■ **Objective**:
Put the lines of the listing below into a numbered list, starting with the line that contains "state / province: Wisconsin" and going on through the line that contains "country: Peru", both included. Leave out any blank lines.
----------------------------------------
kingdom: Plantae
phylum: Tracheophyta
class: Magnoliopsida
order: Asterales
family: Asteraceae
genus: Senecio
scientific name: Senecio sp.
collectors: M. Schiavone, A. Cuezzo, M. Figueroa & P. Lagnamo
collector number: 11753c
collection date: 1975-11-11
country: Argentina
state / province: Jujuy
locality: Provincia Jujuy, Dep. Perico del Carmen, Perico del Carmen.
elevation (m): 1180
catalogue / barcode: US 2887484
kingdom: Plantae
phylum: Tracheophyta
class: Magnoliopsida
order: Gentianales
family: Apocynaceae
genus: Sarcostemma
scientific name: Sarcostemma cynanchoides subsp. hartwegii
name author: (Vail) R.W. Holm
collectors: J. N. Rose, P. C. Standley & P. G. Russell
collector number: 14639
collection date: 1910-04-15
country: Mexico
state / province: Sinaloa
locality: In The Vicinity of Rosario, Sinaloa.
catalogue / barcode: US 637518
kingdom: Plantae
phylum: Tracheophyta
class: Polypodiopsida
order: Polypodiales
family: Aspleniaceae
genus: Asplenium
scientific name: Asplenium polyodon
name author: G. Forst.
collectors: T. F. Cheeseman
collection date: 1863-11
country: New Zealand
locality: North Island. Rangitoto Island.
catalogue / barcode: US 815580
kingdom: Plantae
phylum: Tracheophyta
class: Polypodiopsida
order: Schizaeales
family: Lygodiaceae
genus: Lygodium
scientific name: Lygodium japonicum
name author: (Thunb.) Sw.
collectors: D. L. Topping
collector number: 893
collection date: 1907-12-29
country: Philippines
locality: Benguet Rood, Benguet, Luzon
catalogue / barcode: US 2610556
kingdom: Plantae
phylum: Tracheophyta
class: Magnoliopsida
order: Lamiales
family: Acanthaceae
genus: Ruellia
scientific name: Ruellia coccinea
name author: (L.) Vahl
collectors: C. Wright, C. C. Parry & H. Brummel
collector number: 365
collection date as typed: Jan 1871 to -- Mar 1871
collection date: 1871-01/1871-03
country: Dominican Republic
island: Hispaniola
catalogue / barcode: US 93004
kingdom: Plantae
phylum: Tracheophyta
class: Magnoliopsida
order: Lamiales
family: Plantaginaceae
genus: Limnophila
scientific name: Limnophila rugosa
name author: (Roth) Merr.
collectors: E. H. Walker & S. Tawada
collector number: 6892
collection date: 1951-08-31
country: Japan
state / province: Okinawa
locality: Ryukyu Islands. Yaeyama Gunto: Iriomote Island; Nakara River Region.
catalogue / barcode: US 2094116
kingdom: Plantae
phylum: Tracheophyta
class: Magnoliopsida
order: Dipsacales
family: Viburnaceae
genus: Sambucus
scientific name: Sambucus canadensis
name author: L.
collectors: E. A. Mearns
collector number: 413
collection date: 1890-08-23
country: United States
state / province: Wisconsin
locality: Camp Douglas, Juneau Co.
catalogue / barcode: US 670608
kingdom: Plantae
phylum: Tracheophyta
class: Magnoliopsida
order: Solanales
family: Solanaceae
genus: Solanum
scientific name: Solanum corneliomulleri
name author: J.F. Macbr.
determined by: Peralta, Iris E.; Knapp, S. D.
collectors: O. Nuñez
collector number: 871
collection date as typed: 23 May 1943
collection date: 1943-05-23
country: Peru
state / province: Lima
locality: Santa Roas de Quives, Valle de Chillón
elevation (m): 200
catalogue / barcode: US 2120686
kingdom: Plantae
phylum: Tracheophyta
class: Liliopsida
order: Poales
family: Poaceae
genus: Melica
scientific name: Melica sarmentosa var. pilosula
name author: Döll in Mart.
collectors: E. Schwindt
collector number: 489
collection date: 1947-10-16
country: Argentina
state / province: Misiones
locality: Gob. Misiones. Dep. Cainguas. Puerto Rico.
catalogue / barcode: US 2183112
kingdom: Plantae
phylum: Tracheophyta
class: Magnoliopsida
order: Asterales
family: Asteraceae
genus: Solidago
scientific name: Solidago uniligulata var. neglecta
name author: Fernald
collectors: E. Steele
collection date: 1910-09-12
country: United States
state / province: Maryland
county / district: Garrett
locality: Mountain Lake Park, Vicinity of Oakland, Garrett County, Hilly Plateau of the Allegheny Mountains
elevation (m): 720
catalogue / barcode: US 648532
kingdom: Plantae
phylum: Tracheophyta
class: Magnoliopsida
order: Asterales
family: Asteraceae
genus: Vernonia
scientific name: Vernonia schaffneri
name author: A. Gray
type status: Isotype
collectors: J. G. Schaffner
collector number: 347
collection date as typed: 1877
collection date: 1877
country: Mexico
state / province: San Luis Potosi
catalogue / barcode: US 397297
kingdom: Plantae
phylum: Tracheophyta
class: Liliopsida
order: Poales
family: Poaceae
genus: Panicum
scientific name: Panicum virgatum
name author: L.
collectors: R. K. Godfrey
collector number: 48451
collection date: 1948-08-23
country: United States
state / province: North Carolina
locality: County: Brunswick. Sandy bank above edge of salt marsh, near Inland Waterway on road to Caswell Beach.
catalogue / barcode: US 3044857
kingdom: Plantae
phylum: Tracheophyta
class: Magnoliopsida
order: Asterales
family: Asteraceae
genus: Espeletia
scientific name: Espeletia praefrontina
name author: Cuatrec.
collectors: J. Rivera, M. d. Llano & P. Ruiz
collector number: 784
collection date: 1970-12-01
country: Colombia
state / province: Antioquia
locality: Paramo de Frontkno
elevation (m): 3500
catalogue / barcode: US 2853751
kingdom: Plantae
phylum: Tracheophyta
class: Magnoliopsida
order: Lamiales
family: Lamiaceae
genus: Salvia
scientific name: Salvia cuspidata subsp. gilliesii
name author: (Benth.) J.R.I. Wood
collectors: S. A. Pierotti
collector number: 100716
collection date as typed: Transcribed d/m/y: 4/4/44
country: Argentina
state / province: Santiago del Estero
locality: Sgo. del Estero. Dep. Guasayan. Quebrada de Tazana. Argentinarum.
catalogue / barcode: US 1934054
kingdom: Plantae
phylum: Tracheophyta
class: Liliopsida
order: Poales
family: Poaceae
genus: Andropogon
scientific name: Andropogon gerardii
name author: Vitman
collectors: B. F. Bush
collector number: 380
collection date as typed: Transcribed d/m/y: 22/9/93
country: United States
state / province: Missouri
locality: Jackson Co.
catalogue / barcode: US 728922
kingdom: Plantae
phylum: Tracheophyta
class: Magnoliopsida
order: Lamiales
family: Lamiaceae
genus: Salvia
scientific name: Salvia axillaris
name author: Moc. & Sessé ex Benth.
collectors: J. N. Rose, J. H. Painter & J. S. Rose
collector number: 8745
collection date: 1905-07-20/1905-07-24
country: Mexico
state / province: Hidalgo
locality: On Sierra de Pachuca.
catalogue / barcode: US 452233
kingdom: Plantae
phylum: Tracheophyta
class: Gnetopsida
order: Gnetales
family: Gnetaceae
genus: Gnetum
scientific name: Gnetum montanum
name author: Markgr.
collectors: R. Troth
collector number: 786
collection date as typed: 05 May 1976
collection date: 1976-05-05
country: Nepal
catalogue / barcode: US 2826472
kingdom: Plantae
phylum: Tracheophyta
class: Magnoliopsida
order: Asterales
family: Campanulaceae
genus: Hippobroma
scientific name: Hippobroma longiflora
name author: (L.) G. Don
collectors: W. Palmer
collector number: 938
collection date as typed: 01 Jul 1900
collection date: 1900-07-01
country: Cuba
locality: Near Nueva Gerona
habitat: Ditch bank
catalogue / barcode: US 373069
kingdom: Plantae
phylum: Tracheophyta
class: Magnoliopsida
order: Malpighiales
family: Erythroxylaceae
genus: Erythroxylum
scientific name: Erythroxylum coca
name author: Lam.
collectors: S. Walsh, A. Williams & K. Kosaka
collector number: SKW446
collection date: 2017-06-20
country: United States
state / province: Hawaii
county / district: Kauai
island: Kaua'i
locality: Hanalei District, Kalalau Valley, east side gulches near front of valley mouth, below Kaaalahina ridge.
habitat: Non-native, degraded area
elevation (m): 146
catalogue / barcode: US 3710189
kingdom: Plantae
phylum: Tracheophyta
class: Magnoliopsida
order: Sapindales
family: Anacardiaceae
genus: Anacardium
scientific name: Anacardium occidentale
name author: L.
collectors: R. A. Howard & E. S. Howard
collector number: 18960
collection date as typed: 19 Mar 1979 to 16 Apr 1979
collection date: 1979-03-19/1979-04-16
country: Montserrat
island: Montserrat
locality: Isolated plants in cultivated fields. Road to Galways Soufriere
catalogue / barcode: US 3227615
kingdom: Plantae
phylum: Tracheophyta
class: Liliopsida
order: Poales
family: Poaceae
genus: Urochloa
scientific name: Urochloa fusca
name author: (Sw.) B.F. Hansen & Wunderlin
----------------------------------------
■ **Solved problem**:
1. state / province: Wisconsin
2. locality: Camp Douglas, Juneau Co.
3. catalogue / barcode: US 670608
4. kingdom: Plantae
5. phylum: Tracheophyta
6. class: Magnoliopsida
7. order: Solanales
8. family: Solanaceae
9. genus: Solanum
10. scientific name: Solanum corneliomulleri
11. name author: J.F. Macbr.
12. determined by: Peralta, Iris E.; Knapp, S. D.
13. collectors: O. Nuñez
14. collector number: 871
15. collection date as typed: 23 May 1943
16. collection date: 1943-05-23
17. country: Peru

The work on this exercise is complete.